=== Supplied records ===

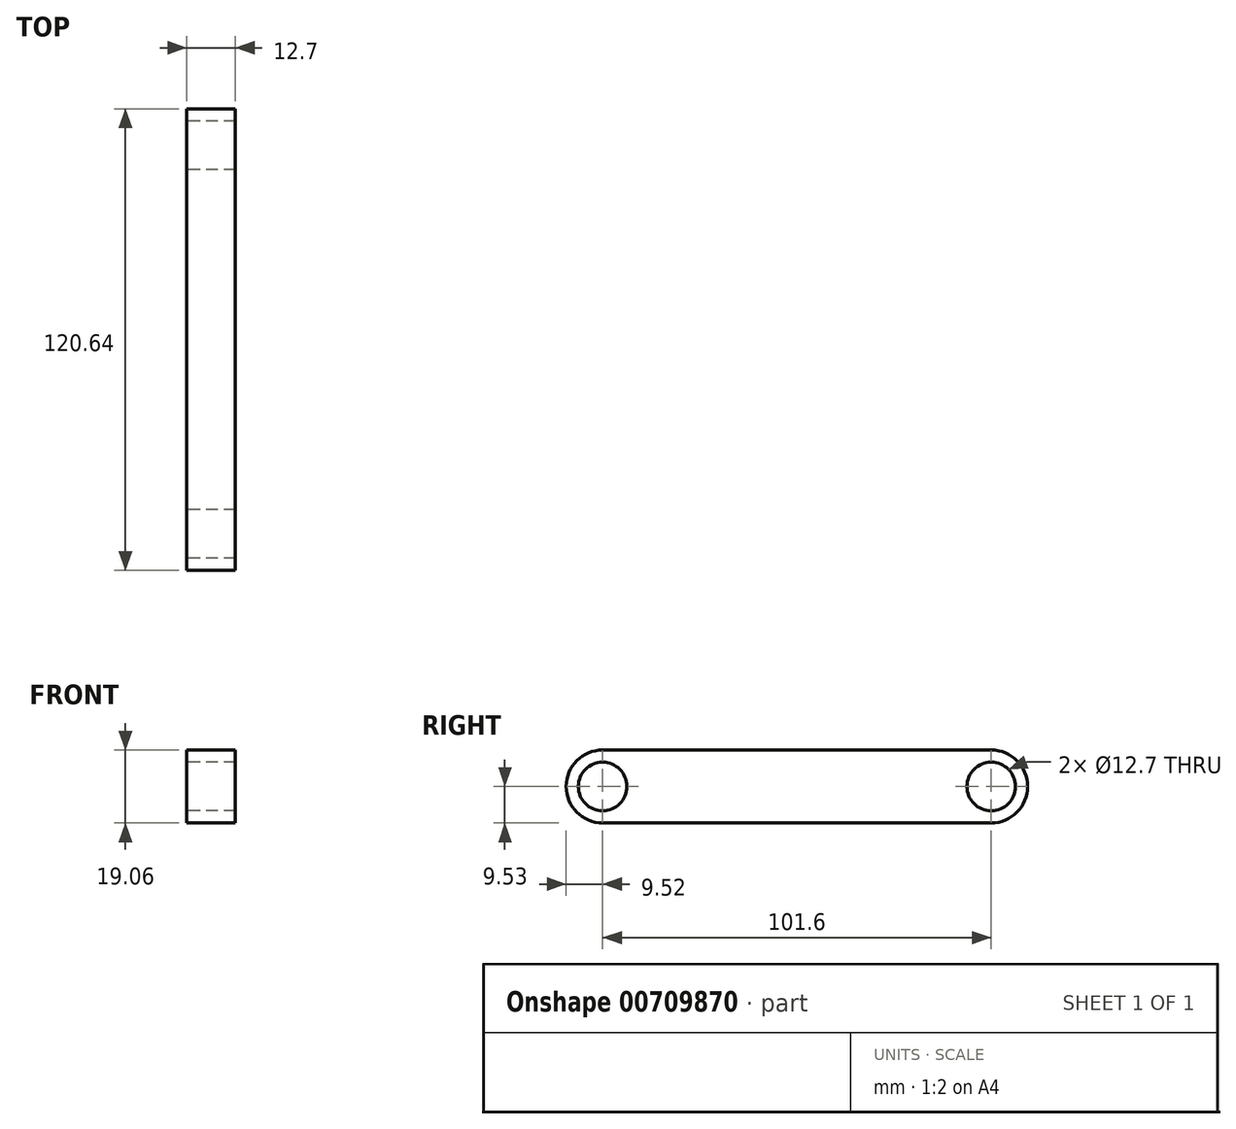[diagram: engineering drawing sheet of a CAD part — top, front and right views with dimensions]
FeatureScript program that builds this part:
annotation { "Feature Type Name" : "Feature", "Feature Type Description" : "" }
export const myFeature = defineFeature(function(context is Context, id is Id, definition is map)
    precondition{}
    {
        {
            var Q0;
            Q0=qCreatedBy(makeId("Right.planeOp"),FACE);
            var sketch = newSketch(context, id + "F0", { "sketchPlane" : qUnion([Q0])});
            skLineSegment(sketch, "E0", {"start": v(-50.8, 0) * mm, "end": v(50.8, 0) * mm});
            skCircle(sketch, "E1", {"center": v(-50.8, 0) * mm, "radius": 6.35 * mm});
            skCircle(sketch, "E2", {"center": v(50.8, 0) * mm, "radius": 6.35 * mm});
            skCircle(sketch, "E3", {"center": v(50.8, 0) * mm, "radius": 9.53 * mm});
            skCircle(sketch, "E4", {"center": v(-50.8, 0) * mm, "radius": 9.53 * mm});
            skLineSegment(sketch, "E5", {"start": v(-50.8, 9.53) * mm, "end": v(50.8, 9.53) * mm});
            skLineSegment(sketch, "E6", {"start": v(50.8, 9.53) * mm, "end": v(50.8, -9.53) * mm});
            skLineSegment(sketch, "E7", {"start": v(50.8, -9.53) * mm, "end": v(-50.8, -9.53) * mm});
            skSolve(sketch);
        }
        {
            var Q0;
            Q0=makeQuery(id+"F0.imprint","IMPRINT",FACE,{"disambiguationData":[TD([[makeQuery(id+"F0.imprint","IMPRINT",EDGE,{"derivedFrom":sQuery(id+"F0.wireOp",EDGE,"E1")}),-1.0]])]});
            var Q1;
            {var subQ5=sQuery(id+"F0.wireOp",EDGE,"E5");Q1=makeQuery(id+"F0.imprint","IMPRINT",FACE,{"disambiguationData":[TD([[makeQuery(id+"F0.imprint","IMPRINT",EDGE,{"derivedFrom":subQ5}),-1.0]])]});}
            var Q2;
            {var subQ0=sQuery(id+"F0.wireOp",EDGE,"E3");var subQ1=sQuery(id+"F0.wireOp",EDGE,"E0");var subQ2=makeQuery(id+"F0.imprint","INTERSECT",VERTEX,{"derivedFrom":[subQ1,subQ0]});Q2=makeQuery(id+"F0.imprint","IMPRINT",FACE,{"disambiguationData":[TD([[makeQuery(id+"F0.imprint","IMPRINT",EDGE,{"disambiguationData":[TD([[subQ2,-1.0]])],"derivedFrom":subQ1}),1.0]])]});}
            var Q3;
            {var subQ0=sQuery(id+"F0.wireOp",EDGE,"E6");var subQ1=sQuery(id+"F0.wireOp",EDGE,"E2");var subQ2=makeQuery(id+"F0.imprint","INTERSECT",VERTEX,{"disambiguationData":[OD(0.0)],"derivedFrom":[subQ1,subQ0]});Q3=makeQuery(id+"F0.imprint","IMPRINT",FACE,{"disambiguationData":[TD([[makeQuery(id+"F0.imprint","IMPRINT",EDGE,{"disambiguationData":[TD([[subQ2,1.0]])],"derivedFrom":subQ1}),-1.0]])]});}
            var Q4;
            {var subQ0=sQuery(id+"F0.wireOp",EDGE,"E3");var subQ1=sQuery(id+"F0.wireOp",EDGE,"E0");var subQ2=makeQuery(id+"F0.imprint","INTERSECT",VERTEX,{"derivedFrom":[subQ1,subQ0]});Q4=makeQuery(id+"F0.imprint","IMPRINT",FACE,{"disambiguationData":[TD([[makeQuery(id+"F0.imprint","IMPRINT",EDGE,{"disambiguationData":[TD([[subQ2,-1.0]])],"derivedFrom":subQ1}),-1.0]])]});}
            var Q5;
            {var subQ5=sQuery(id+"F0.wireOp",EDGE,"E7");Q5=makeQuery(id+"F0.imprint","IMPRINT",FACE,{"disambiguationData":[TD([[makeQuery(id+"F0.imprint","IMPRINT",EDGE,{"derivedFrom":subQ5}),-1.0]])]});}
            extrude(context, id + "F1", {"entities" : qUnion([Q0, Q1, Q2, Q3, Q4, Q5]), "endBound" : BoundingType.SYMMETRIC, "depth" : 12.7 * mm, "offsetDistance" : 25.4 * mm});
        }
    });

===
=== Supplied records ===

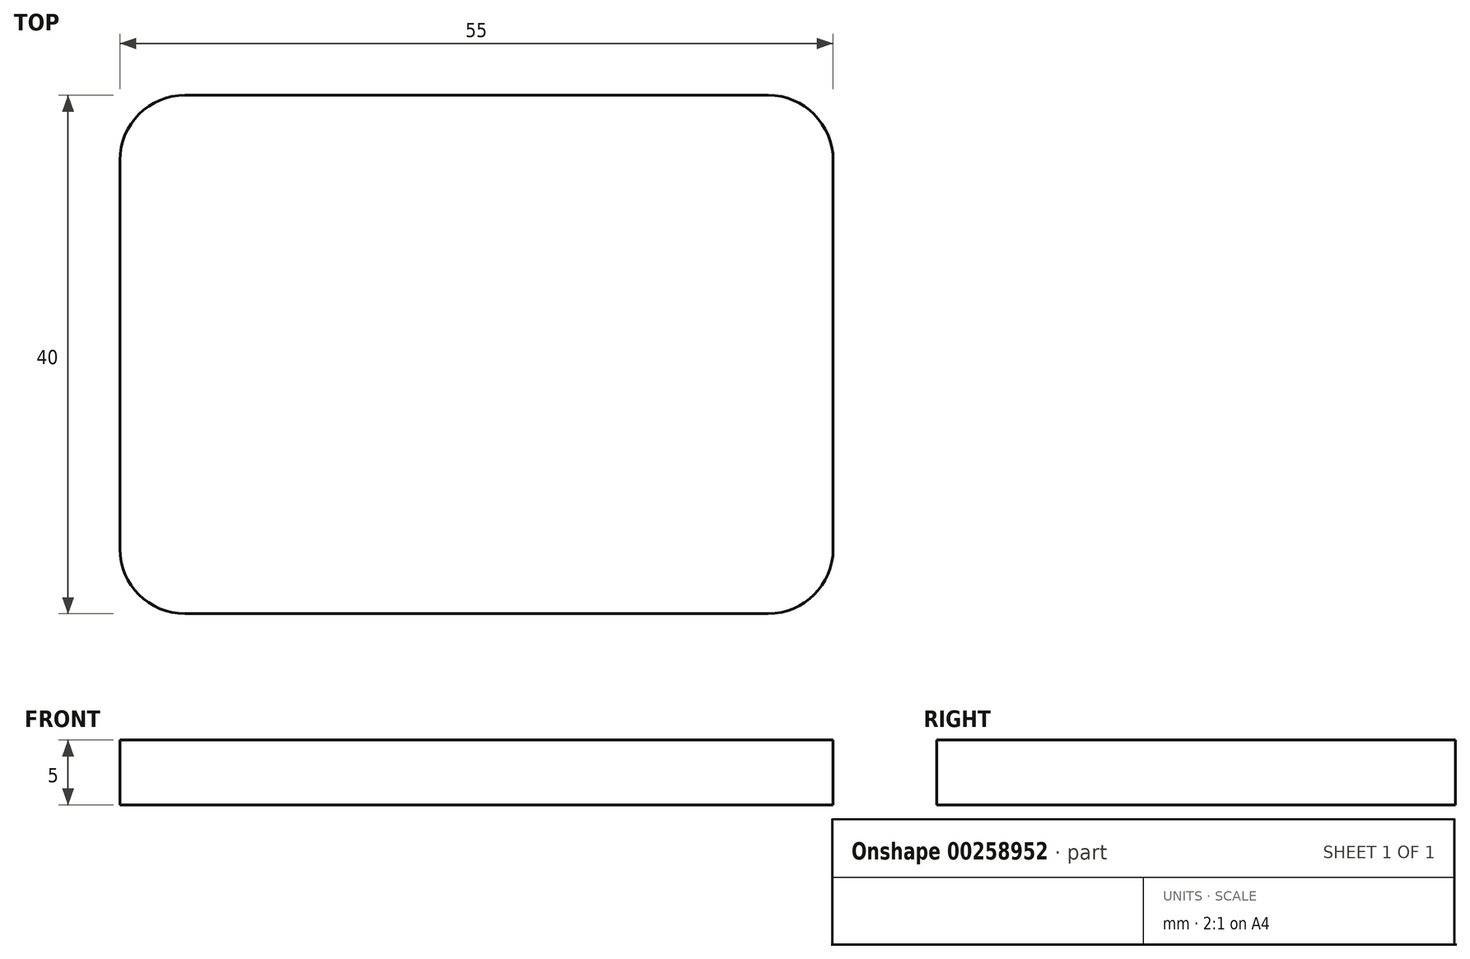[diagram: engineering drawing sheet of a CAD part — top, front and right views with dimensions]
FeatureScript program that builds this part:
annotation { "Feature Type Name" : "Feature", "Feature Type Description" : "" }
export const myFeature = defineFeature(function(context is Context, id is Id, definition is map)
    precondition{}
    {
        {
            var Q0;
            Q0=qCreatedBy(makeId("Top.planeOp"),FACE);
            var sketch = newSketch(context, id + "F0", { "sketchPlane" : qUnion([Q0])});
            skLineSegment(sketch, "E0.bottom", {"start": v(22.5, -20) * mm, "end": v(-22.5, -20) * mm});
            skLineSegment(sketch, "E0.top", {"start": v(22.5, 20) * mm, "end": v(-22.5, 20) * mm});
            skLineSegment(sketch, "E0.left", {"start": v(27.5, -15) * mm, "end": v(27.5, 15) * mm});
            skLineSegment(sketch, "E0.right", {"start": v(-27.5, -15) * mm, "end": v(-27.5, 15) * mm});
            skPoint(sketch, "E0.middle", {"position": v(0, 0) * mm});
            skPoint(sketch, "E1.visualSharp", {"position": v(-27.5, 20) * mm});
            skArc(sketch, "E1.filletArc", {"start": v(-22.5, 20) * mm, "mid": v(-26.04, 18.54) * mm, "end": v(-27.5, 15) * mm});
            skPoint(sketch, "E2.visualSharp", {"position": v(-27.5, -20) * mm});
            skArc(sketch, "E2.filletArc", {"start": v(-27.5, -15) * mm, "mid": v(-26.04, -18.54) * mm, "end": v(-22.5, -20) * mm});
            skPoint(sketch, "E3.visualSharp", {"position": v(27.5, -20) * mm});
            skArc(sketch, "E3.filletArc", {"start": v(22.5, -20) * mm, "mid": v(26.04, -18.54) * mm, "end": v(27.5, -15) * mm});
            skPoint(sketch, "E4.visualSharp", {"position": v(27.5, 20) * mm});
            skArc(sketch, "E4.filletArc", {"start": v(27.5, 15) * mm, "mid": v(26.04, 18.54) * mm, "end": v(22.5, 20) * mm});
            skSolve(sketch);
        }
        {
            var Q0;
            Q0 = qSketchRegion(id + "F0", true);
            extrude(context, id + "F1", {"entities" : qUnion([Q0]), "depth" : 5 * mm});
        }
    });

===
=== Supplied records ===

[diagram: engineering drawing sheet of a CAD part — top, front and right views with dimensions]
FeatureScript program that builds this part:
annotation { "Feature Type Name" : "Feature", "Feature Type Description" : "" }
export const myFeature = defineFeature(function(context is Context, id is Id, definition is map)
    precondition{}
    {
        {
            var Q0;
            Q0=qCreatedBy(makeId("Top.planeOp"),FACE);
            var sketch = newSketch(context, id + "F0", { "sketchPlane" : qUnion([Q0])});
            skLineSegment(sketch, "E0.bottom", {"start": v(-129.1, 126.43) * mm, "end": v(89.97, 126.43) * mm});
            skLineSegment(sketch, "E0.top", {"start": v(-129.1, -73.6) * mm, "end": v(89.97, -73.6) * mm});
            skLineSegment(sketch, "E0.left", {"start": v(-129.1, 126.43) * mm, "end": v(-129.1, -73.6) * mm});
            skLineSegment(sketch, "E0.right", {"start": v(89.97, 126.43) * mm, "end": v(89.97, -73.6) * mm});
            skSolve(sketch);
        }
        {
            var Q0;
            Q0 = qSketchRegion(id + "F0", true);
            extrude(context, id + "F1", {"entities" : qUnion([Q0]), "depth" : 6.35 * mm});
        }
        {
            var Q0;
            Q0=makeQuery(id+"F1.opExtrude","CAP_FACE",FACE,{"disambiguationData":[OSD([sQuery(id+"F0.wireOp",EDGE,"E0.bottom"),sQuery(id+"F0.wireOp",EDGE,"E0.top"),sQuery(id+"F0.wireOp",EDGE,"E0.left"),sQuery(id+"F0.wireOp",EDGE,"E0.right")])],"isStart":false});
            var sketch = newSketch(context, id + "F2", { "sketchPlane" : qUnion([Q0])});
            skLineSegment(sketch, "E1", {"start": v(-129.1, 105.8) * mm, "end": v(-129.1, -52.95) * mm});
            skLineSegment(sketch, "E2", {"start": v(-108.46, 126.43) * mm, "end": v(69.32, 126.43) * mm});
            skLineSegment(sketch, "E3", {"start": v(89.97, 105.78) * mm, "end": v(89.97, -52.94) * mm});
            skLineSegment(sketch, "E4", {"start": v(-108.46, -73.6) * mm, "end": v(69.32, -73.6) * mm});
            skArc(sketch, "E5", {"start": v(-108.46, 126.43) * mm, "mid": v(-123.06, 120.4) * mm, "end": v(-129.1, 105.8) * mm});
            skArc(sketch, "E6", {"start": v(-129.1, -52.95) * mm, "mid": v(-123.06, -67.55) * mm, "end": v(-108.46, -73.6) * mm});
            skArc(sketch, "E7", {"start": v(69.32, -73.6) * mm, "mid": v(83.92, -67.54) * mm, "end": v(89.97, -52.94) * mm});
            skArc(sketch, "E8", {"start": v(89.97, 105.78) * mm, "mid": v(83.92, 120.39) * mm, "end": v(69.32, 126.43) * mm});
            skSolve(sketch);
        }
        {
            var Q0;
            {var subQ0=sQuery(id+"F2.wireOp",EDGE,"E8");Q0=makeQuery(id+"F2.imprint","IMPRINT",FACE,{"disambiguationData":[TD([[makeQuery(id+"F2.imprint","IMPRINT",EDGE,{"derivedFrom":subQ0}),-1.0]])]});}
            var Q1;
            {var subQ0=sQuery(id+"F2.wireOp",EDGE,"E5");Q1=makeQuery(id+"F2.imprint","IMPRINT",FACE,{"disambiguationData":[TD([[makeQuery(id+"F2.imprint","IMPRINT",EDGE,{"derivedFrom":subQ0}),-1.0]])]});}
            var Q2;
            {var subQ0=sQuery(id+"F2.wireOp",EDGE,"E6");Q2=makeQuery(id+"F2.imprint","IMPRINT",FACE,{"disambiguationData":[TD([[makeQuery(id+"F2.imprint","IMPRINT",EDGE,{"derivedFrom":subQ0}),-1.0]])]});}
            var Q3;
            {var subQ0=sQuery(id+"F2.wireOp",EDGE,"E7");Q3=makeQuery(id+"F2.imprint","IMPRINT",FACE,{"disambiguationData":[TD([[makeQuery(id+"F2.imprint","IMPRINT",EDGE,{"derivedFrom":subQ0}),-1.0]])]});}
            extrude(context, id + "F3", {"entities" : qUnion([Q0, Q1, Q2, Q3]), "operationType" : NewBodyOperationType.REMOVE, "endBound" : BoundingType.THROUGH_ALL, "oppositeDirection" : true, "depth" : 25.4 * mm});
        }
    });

===

_Instructions for the task:_
Identify every line of the records above that contains the string "visualSharp", and copy each such line. Case counts.

_Answer to this task:_
            skPoint(sketch, "E1.visualSharp", {"position": v(-27.5, 20) * mm});
            skPoint(sketch, "E2.visualSharp", {"position": v(-27.5, -20) * mm});
            skPoint(sketch, "E3.visualSharp", {"position": v(27.5, -20) * mm});
            skPoint(sketch, "E4.visualSharp", {"position": v(27.5, 20) * mm});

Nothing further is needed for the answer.